Source texts of formatted documents:

★ ★ ★ ★

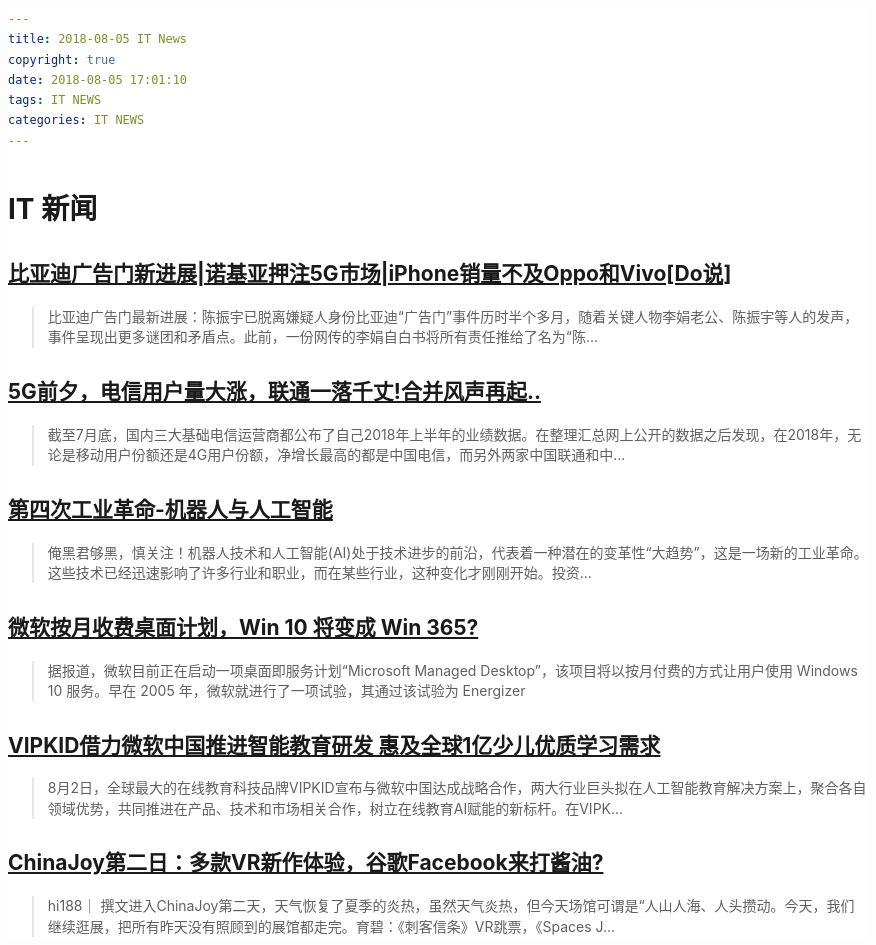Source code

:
 ```yaml
---
title: 2018-08-05 IT News
copyright: true
date: 2018-08-05 17:01:10
tags: IT NEWS
categories: IT NEWS
---
```

# IT 新闻 
 ## [比亚迪广告门新进展|诺基亚押注5G市场|iPhone销量不及Oppo和Vivo\[Do说\]](http://mp.weixin.qq.com/s?src=11&timestamp=1533457807&ver=1041&signature=REku1t*wdGXlueeLSZTQ*S2Mcep2ONey9ryzo656Unv2VUBqFSSy0US91FPB49qHGCzi3QN6jmMKltPapwSBffuKDxEw6PoYHnMp8gzUOo5E5Dz7E6ArGl-dHRo-0jfN&new=1)
 > 比亚迪广告门最新进展：陈振宇已脱离嫌疑人身份比亚迪“广告门”事件历时半个多月，随着关键人物李娟老公、陈振宇等人的发声，事件呈现出更多谜团和矛盾点。此前，一份网传的李娟自白书将所有责任推给了名为“陈...
 ## [5G前夕，电信用户量大涨，联通一落千丈!合并风声再起..](http://mp.weixin.qq.com/s?src=11&timestamp=1533457807&ver=1041&signature=RovOVgzTueVpO4iUXbSLVkU5ISzf4TSba4J*3Q8RoD1kRYq1ekptK2qO2n6qI3hqVuGkvwOWbTNhstAyHgq8i2KSst9DQFp81FjQZJzrRa3xzaRAf75xJEt5SuL267Hx&new=1)
 > 截至7月底，国内三大基础电信运营商都公布了自己2018年上半年的业绩数据。在整理汇总网上公开的数据之后发现，在2018年，无论是移动用户份额还是4G用户份额，净增长最高的都是中国电信，而另外两家中国联通和中...
 ## [第四次工业革命-机器人与人工智能](http://mp.weixin.qq.com/s?src=11&timestamp=1533457807&ver=1041&signature=-aBTVOHZ49lqyUhfH9-57BWNIr7p1pmxmv-zfVbwbMYa1V7Mn5gXt16TOO0USJRj7zJT97N-OL7Bdrk41MfBv33zolEMFC7UlxcxIj34ud1TAG7SOZ-GfoLs9vJgsdSN&new=1)
 > 俺黑君够黑，慎关注！机器人技术和人工智能(AI)处于技术进步的前沿，代表着一种潜在的变革性“大趋势”，这是一场新的工业革命。这些技术已经迅速影响了许多行业和职业，而在某些行业，这种变化才刚刚开始。投资...
 ## [微软按月收费桌面计划，Win 10 将变成 Win 365?](http://mp.weixin.qq.com/s?src=11&timestamp=1533457807&ver=1041&signature=0cTU-MpixYnxVnWSrd6r7FwlRSXHVDVWr9PYWOM2J39nynivy1BuNw6FGTSxYMw97eIX2A7pyMpnbFrWG5LVYNc5f3VG78vkLLNusa4jAo0qP9WC5GdEtnRO7ubH1an6&new=1)
 > 据报道，微软目前正在启动一项桌面即服务计划“Microsoft Managed Desktop”，该项目将以按月付费的方式让用户使用 Windows 10 服务。早在 2005 年，微软就进行了一项试验，其通过该试验为 Energizer
 ## [VIPKID借力微软中国推进智能教育研发 惠及全球1亿少儿优质学习需求](http://mp.weixin.qq.com/s?src=11&timestamp=1533457807&ver=1041&signature=u2skIAt*BdYxbjVIMiSuwlTBZXd19fiq*AOLMWJambZRayOZ0B4PieNV-XURUxp5-anP3Z6Tc7vi5UAOgIWakZN-zuVvTamq1RhGtI2YSyxPjPD3SRGjRy5Q0de-XxEu&new=1)
 > 8月2日，全球最大的在线教育科技品牌VIPKID宣布与微软中国达成战略合作，两大行业巨头拟在人工智能教育解决方案上，聚合各自领域优势，共同推进在产品、技术和市场相关合作，树立在线教育AI赋能的新标杆。在VIPK...
 ## [ChinaJoy第二日：多款VR新作体验，谷歌Facebook来打酱油?](http://mp.weixin.qq.com/s?src=11&timestamp=1533457807&ver=1041&signature=6MJlO-RPPAnPY5PZIw8ZCjiwqaRASPBAUl3HpIht16WCmPW*pOqqiWcs7Cf2pl8e8Fh7AJ1s40xTXNkeA4avGb8YgXP2l-VvK5Y6Yl1c3lOmga0cPS52tD-114N*9tOB&new=1)
 > hi188｜ 撰文进入ChinaJoy第二天，天气恢复了夏季的炎热，虽然天气炎热，但今天场馆可谓是“人山人海、人头攒动。今天，我们继续逛展，把所有昨天没有照顾到的展馆都走完。育碧：《刺客信条》VR跳票，《Spaces J...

★ ★ ★ ★

(WHAT IS REQUIRED) Transcribe all of the records above character for character. Exclude the pictures.

(EXERCISE SOLUTION)
Source code

:
 ```yaml
---
title: 2018-08-05 IT News
copyright: true
date: 2018-08-05 17:01:10
tags: IT NEWS
categories: IT NEWS
---
```

# IT 新闻 
 ## [比亚迪广告门新进展|诺基亚押注5G市场|iPhone销量不及Oppo和Vivo\[Do说\]](http://mp.weixin.qq.com/s?src=11&timestamp=1533457807&ver=1041&signature=REku1t*wdGXlueeLSZTQ*S2Mcep2ONey9ryzo656Unv2VUBqFSSy0US91FPB49qHGCzi3QN6jmMKltPapwSBffuKDxEw6PoYHnMp8gzUOo5E5Dz7E6ArGl-dHRo-0jfN&new=1)
 > 比亚迪广告门最新进展：陈振宇已脱离嫌疑人身份比亚迪“广告门”事件历时半个多月，随着关键人物李娟老公、陈振宇等人的发声，事件呈现出更多谜团和矛盾点。此前，一份网传的李娟自白书将所有责任推给了名为“陈...
 ## [5G前夕，电信用户量大涨，联通一落千丈!合并风声再起..](http://mp.weixin.qq.com/s?src=11&timestamp=1533457807&ver=1041&signature=RovOVgzTueVpO4iUXbSLVkU5ISzf4TSba4J*3Q8RoD1kRYq1ekptK2qO2n6qI3hqVuGkvwOWbTNhstAyHgq8i2KSst9DQFp81FjQZJzrRa3xzaRAf75xJEt5SuL267Hx&new=1)
 > 截至7月底，国内三大基础电信运营商都公布了自己2018年上半年的业绩数据。在整理汇总网上公开的数据之后发现，在2018年，无论是移动用户份额还是4G用户份额，净增长最高的都是中国电信，而另外两家中国联通和中...
 ## [第四次工业革命-机器人与人工智能](http://mp.weixin.qq.com/s?src=11&timestamp=1533457807&ver=1041&signature=-aBTVOHZ49lqyUhfH9-57BWNIr7p1pmxmv-zfVbwbMYa1V7Mn5gXt16TOO0USJRj7zJT97N-OL7Bdrk41MfBv33zolEMFC7UlxcxIj34ud1TAG7SOZ-GfoLs9vJgsdSN&new=1)
 > 俺黑君够黑，慎关注！机器人技术和人工智能(AI)处于技术进步的前沿，代表着一种潜在的变革性“大趋势”，这是一场新的工业革命。这些技术已经迅速影响了许多行业和职业，而在某些行业，这种变化才刚刚开始。投资...
 ## [微软按月收费桌面计划，Win 10 将变成 Win 365?](http://mp.weixin.qq.com/s?src=11&timestamp=1533457807&ver=1041&signature=0cTU-MpixYnxVnWSrd6r7FwlRSXHVDVWr9PYWOM2J39nynivy1BuNw6FGTSxYMw97eIX2A7pyMpnbFrWG5LVYNc5f3VG78vkLLNusa4jAo0qP9WC5GdEtnRO7ubH1an6&new=1)
 > 据报道，微软目前正在启动一项桌面即服务计划“Microsoft Managed Desktop”，该项目将以按月付费的方式让用户使用 Windows 10 服务。早在 2005 年，微软就进行了一项试验，其通过该试验为 Energizer
 ## [VIPKID借力微软中国推进智能教育研发 惠及全球1亿少儿优质学习需求](http://mp.weixin.qq.com/s?src=11&timestamp=1533457807&ver=1041&signature=u2skIAt*BdYxbjVIMiSuwlTBZXd19fiq*AOLMWJambZRayOZ0B4PieNV-XURUxp5-anP3Z6Tc7vi5UAOgIWakZN-zuVvTamq1RhGtI2YSyxPjPD3SRGjRy5Q0de-XxEu&new=1)
 > 8月2日，全球最大的在线教育科技品牌VIPKID宣布与微软中国达成战略合作，两大行业巨头拟在人工智能教育解决方案上，聚合各自领域优势，共同推进在产品、技术和市场相关合作，树立在线教育AI赋能的新标杆。在VIPK...
 ## [ChinaJoy第二日：多款VR新作体验，谷歌Facebook来打酱油?](http://mp.weixin.qq.com/s?src=11&timestamp=1533457807&ver=1041&signature=6MJlO-RPPAnPY5PZIw8ZCjiwqaRASPBAUl3HpIht16WCmPW*pOqqiWcs7Cf2pl8e8Fh7AJ1s40xTXNkeA4avGb8YgXP2l-VvK5Y6Yl1c3lOmga0cPS52tD-114N*9tOB&new=1)
 > hi188｜ 撰文进入ChinaJoy第二天，天气恢复了夏季的炎热，虽然天气炎热，但今天场馆可谓是“人山人海、人头攒动。今天，我们继续逛展，把所有昨天没有照顾到的展馆都走完。育碧：《刺客信条》VR跳票，《Spaces J...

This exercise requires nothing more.